Un calendrier constitutionnel et des plafonds pour accélérer l’action publique
Dans une interview publiée dimanche, le candidat Gabriel Attal a présenté un ensemble de mesures visant à réorganiser les pouvoirs publics et à réduire les freins administratifs. L’objectif affiché est double : rapprocher l’action publique des territoires et accélérer la mise en œuvre des projets en limitant les délais et les possibilités de blocage.
Parmi les propositions phares figure l’inscription d’un « principe de rapidité » dans la Constitution imposant un délai maximal de deux mois pour que l’administration réponde à tout porteur de projet, avec un mécanisme de silence vaut accord en cas d’absence de réponse. Le candidat souhaite également plafonner à 18 mois la durée d’« empilement de tous les recours administratifs » susceptibles de bloquer des chantiers ou des projets économiques.
« Je veux soumettre aux Français, après l’élection, la plus grande réforme institutionnelle depuis 1958 »
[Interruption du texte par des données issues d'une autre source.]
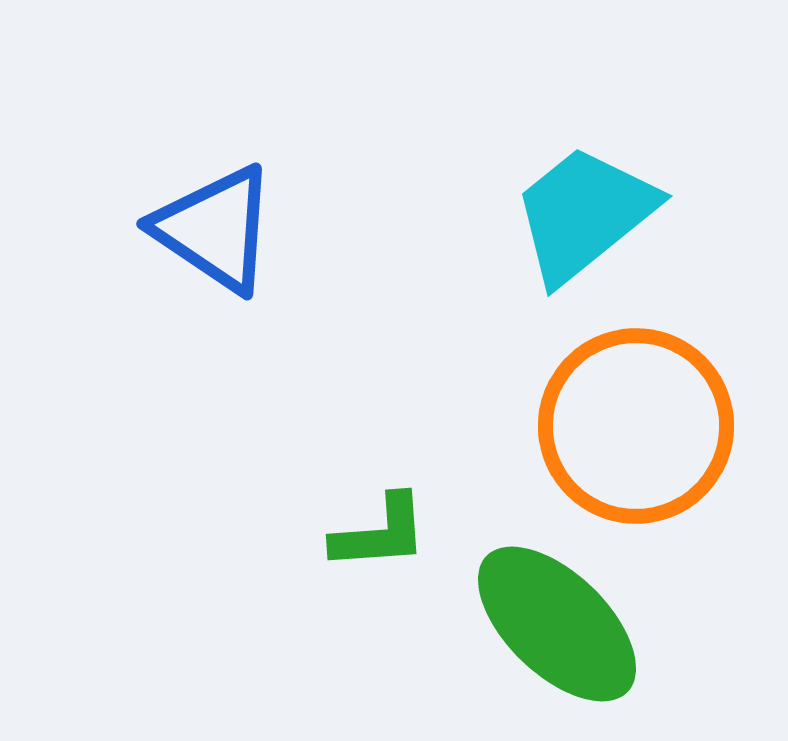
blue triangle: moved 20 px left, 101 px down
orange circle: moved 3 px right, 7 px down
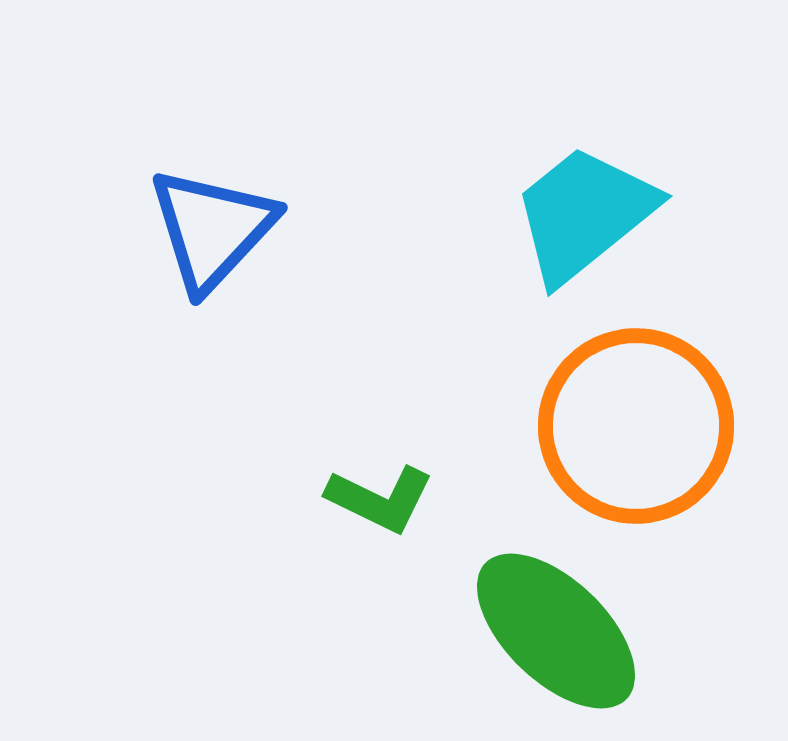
blue triangle: moved 3 px left; rotated 39 degrees clockwise
green L-shape: moved 34 px up; rotated 30 degrees clockwise
green ellipse: moved 1 px left, 7 px down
Réduction du nombre d’élus et recentrage du pouvoir exécutif
Sur le volet parlementaire et institutionnel, l’ancien chef du gouvernement propose une nette baisse du nombre d’élus : passer de 577 députés à 350 et de 348 sénateurs à 200. Le motif avancé est l’efficacité et la maîtrise des dépenses publiques, notamment via des économies évaluées à « plusieurs centaines de millions d’euros » par an par son camp.
Pour accompagner ces transformations, il propose de revoir les règles de nomination des postes « stratégiques » de l’administration. L’idée est que le président élu puisse placer à la tête de ces fonctions des responsables mandatés pour appliquer le projet politique sur lequel il a été élu, afin de « restaurer la confiance » entre exécutif et administrés.
Des mécanismes démocratiques renouvelés
Parmi les autres propositions figurent la tenue d’un référendum annuel, lors d’une journée dédiée, comportant plusieurs questions à choix multiples sur des sujets préalablement soumis. L’ensemble vise à redessiner les équilibres entre représentants locaux — le maire devant devenir « l’élu le plus puissant » selon le projet — et institutions nationales.
- Délai administratif : 2 mois (silence = accord)
- Plafond des recours : 18 mois maximum
- Parlement : députés 577 → 350 ; sénateurs 348 → 200
- Référendum : initiative d’une journée annuelle avec QCM)
| Mesure | Valeur actuelle | Proposition |
|---|---|---|
| Nombre de députés | 577 | 350 |
| Nombre de sénateurs | 348 | 200 |
| Délai réponse admin. | — | 2 mois (silence = accord) |
| Plafond recours | — | 18 mois |
Ces annonces interviennent dans un contexte de campagne où le candidat cherche à se démarquer d’adversaires situés sur sa droite et à capter l’électorat des anciens soutiens majoritaires. Les mesures proposées touchent au cœur des équilibres institutionnels — Constitution, séparation des pouvoirs, place des élus locaux — et ouvrent des questions techniques et politiques : comment garantir les droits des administrés et la sécurité juridique en limitant les délais de recours ? Quelles seraient les conséquences sur la représentation territoriale d’une telle réduction du nombre d’élus ?
La mise en œuvre de ces propositions suppose des changements constitutionnels et législatifs conséquents, des délais de consultation et, pour certaines, l’aval des Français. Elles annoncent un débat à venir sur la conciliation entre rapidité administrative, contrôle démocratique et protection des droits dans la conduite des projets publics et privés.